* SUPPLIED TEXT
Why the fear-spreading opponents of robotics, automation AI are today hiding under a rock? COVID-19 deficiencies tell you why. Let them stay under that rock.

My perception of time has warped considerably since the lock-down… if feels like two decades, but it was a little more than two years ago when Elon Musk came out with his umpteenth warning against AI and Robots, according to him (and some other misinformed ones) the most probable cause of our impending Armageddon.

In September 2017, it was finally too much for me, and, sharing my sentiment with many other real AI scientists and entrepreneurs, I gave an interview on CNBC explaining why this was just plain wrong and misleading.

Invariably, warnings were coming from people who weren’t competent in AI: if they were, they would have realized that building Skynet by mistake was as likely as for my 3-years-old to accidentally build a functioning Space Station out of Legos.

Musk friends did not consider the huge value derived from fielding AI and robotics at scale. Ironically, and hypocritically, since Tesla’s cars make use of AI to avoid slamming into things and people….
April 2020: how the story has changed

Where are intelligent, autonomous Robots in the fight against the closest thing to Armageddon that has happened in the life of many of us alive today?

Nowhere to be found. In particular, in critical sectors where they are needed the most — where workers are either at high risk, such as in Healthcare, of can’t go, such as in Manufacturing.

* ACTIVITY 1
In the essay on AI warnings, on which network did the writer give an interview in September 2017?
* ACTIVITY 2
Reproduce the essay on AI warnings between "My perception of" and "wrong and misleading.", inclusive.

* Entries taken from a collection

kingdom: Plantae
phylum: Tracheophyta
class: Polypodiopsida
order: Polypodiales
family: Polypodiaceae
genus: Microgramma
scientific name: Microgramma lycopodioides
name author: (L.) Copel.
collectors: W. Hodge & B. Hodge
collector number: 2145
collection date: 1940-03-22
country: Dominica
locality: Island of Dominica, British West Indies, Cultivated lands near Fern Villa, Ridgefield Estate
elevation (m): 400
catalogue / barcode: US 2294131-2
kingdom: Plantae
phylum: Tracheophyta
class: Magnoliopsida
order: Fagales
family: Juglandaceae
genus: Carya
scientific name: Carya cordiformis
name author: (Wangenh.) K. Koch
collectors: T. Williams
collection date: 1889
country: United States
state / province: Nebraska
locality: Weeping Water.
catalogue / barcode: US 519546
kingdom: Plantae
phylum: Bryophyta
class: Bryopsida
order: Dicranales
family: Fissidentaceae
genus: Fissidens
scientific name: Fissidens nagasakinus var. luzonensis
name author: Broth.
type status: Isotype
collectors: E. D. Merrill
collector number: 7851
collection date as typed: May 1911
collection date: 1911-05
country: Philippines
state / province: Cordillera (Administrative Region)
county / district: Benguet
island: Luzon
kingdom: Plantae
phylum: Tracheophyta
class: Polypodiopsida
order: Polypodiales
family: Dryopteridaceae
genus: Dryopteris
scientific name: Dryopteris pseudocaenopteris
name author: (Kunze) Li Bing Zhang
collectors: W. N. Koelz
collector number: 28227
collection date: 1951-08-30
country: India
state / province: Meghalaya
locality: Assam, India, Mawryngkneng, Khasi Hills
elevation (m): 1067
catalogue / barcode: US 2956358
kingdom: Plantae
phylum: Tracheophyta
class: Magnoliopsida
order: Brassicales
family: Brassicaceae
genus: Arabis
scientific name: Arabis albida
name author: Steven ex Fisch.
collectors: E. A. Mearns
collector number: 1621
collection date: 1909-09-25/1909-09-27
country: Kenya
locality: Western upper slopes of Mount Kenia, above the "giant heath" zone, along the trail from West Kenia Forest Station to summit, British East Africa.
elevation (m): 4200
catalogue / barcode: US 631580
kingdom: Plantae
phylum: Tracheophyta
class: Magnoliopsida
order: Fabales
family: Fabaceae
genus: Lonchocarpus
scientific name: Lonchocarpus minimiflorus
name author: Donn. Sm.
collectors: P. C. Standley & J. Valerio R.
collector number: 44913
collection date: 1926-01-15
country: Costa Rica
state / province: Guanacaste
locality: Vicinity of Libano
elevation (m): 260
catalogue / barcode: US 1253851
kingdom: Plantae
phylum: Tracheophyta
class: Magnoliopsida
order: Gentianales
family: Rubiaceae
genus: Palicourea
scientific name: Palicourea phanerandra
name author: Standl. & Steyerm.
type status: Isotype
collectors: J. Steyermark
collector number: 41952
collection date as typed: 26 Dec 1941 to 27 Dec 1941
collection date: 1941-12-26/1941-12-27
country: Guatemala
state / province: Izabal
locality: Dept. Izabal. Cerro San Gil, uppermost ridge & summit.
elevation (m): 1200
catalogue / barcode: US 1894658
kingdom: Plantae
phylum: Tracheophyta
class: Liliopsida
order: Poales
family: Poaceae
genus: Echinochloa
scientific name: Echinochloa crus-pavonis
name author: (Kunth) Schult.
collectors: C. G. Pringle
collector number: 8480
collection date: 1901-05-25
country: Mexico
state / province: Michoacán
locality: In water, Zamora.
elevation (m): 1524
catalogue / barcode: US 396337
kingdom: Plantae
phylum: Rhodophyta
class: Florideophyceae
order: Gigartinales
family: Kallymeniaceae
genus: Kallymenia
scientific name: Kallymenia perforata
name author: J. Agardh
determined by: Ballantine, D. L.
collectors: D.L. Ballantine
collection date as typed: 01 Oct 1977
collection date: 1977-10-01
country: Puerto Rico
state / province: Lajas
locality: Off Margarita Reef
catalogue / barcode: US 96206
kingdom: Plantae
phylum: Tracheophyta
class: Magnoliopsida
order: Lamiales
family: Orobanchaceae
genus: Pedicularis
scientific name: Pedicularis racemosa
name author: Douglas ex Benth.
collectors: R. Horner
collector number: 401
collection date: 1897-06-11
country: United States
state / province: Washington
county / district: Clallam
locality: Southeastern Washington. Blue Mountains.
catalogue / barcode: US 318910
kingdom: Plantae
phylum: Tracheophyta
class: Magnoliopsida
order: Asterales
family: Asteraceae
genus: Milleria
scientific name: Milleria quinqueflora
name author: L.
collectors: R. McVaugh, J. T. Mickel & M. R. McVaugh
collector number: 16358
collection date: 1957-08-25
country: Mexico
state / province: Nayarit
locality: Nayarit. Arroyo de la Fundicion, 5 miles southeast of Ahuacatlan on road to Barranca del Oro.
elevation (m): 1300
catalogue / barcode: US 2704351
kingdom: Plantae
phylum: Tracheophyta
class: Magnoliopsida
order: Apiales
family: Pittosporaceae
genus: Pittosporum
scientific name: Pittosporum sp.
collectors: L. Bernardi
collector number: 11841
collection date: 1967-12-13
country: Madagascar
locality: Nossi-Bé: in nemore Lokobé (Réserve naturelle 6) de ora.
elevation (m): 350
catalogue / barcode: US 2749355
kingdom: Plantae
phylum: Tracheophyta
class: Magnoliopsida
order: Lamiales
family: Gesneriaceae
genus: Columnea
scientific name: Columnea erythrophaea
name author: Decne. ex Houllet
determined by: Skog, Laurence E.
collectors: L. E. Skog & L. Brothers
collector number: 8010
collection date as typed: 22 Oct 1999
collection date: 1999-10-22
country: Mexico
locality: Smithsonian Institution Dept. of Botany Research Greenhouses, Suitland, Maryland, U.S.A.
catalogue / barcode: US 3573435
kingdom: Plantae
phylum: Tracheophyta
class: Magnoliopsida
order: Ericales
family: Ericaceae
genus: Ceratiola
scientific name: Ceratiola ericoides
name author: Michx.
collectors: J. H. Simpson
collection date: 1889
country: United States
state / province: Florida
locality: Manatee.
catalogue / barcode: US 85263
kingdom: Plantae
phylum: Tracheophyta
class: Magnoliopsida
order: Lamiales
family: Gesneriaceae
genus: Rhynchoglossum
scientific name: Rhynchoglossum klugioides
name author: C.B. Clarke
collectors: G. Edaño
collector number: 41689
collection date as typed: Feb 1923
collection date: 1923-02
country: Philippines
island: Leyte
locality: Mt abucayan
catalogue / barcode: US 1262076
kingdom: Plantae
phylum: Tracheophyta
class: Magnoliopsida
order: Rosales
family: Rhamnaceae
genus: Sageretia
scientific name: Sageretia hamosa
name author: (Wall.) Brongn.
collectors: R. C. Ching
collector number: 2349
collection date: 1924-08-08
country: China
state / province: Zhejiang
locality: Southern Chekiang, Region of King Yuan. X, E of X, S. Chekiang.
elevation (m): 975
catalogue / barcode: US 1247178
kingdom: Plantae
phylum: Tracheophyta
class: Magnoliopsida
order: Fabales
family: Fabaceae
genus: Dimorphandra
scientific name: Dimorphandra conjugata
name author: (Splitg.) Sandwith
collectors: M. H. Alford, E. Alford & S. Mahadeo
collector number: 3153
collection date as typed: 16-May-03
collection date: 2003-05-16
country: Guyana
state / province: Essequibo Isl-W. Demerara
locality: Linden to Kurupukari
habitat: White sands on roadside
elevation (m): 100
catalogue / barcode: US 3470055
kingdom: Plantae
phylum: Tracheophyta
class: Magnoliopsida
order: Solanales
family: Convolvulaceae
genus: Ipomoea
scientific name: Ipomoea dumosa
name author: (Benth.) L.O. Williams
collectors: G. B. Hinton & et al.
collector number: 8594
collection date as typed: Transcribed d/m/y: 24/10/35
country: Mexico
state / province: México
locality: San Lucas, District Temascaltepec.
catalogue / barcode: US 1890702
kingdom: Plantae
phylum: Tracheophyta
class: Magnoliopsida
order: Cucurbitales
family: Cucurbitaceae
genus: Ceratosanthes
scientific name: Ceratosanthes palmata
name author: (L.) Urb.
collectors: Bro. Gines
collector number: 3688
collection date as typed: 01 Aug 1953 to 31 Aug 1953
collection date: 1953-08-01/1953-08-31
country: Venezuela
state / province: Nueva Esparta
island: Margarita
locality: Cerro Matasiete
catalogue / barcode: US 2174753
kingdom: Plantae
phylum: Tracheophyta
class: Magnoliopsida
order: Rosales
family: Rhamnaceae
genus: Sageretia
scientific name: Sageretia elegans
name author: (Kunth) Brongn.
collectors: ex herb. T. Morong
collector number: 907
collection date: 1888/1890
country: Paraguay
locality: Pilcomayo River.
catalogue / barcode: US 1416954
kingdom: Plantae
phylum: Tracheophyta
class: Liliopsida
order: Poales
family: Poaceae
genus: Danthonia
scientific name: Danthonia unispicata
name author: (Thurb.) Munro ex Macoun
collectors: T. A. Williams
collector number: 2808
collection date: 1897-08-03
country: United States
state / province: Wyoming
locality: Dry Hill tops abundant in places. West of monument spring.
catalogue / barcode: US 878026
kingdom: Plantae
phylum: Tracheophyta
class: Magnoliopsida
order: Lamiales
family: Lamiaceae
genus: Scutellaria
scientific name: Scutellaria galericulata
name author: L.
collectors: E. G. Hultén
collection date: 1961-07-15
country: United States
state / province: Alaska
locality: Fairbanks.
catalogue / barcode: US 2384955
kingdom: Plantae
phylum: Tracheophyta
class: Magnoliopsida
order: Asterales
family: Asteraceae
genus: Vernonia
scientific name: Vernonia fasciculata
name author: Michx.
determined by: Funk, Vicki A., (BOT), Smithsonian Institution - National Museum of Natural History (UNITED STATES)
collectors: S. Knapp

* ANSWER SECTION 1
CNBC.

* ANSWER SECTION 2
My perception of time has warped considerably since the lock-down… if feels like two decades, but it was a little more than two years ago when Elon Musk came out with his umpteenth warning against AI and Robots, according to him (and some other misinformed ones) the most probable cause of our impending Armageddon.

In September 2017, it was finally too much for me, and, sharing my sentiment with many other real AI scientists and entrepreneurs, I gave an interview on CNBC explaining why this was just plain wrong and misleading.